▶ [Reading text]
What is your latest book about?
“New and Selected poems” (Anvil Press, London) offers a selection from my earlier published books, together with a wad of new poems. It encompasses some unlikely topics for poetry, such as the world of business and bureaucracy.
What is your writing routine? Are there ideal conditions?
Having all of my life, worked as a civil servant, I have had to organize my writing life around my day job, which has meant a lot of red-eyed writing in the early hours — a well as more leisurely weekend writing, (poetry substituting for golf!). Ideal conditions consist of a long journey by train, with beautiful views, and passengers overheard saying things that stimulate the imagination. The train is particularly good for poetry because the rhythm the wheels becomes the rhythm of the words.
What advice to you have for aspiring writers?
Sit around and wait to be told by the Muse or the subconscious what to write. Good writing is always effortless. The effort should be saved for revision. You take dictation from the Muse, you don’t dictate to her.
Name three books that are memorable in terms of your reading pleasure?
“Tarry Flynn” by Patrick Kavanagh, “The plays of William Congreve”, “Collective Poems” by William Butler Yeats
What book are you currently reading?

▶ [Data shown]
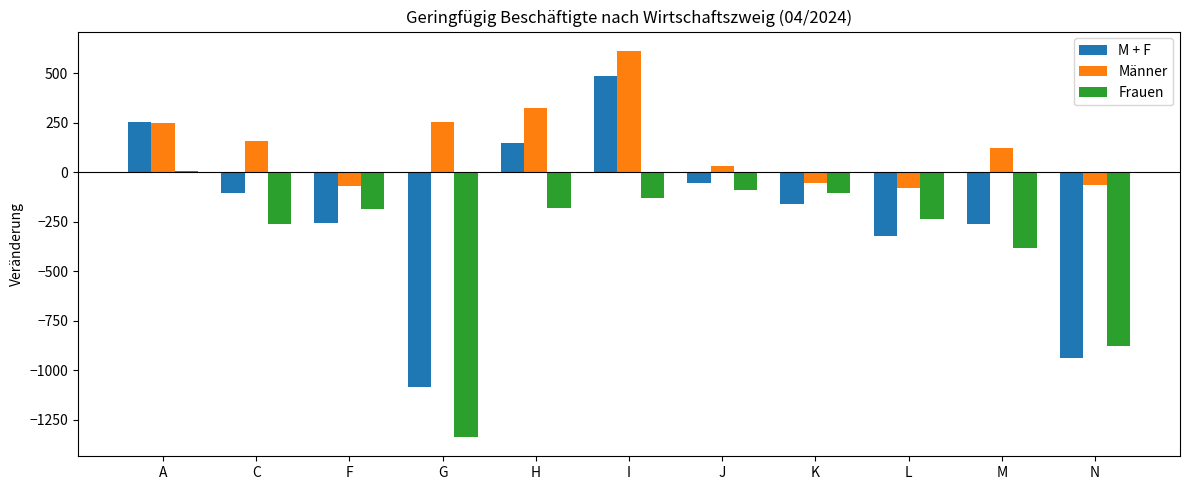

How many bars are there in each group?

3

▶ [Task item] Copy out the interview with the poet in full, word for word, with its spelling and punctuation unchanged.

▶ [Answer to the exercise]
What is your latest book about?
“New and Selected poems” (Anvil Press, London) offers a selection from my earlier published books, together with a wad of new poems. It encompasses some unlikely topics for poetry, such as the world of business and bureaucracy.
What is your writing routine? Are there ideal conditions?
Having all of my life, worked as a civil servant, I have had to organize my writing life around my day job, which has meant a lot of red-eyed writing in the early hours — a well as more leisurely weekend writing, (poetry substituting for golf!). Ideal conditions consist of a long journey by train, with beautiful views, and passengers overheard saying things that stimulate the imagination. The train is particularly good for poetry because the rhythm the wheels becomes the rhythm of the words.
What advice to you have for aspiring writers?
Sit around and wait to be told by the Muse or the subconscious what to write. Good writing is always effortless. The effort should be saved for revision. You take dictation from the Muse, you don’t dictate to her.
Name three books that are memorable in terms of your reading pleasure?
“Tarry Flynn” by Patrick Kavanagh, “The plays of William Congreve”, “Collective Poems” by William Butler Yeats
What book are you currently reading?